§ **WORK REQUIRED**:
Copy the text lines of the material below without changing them, and leave out the picture markers.

------

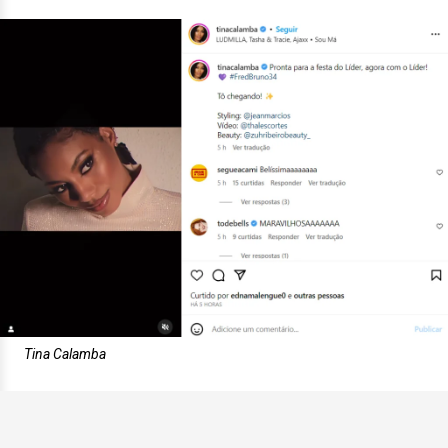
Tina Calamba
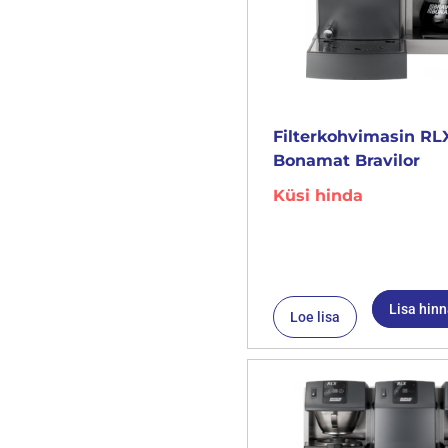
Filterkohvimasin RLX
Bonamat Bravilor
Küsi hinda
Lisa hin
Loe lisa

------

§ **RESULT OF THE TASK**:
Tina Calamba
Filterkohvimasin RLX
Bonamat Bravilor
Küsi hinda
Lisa hin
Loe lisa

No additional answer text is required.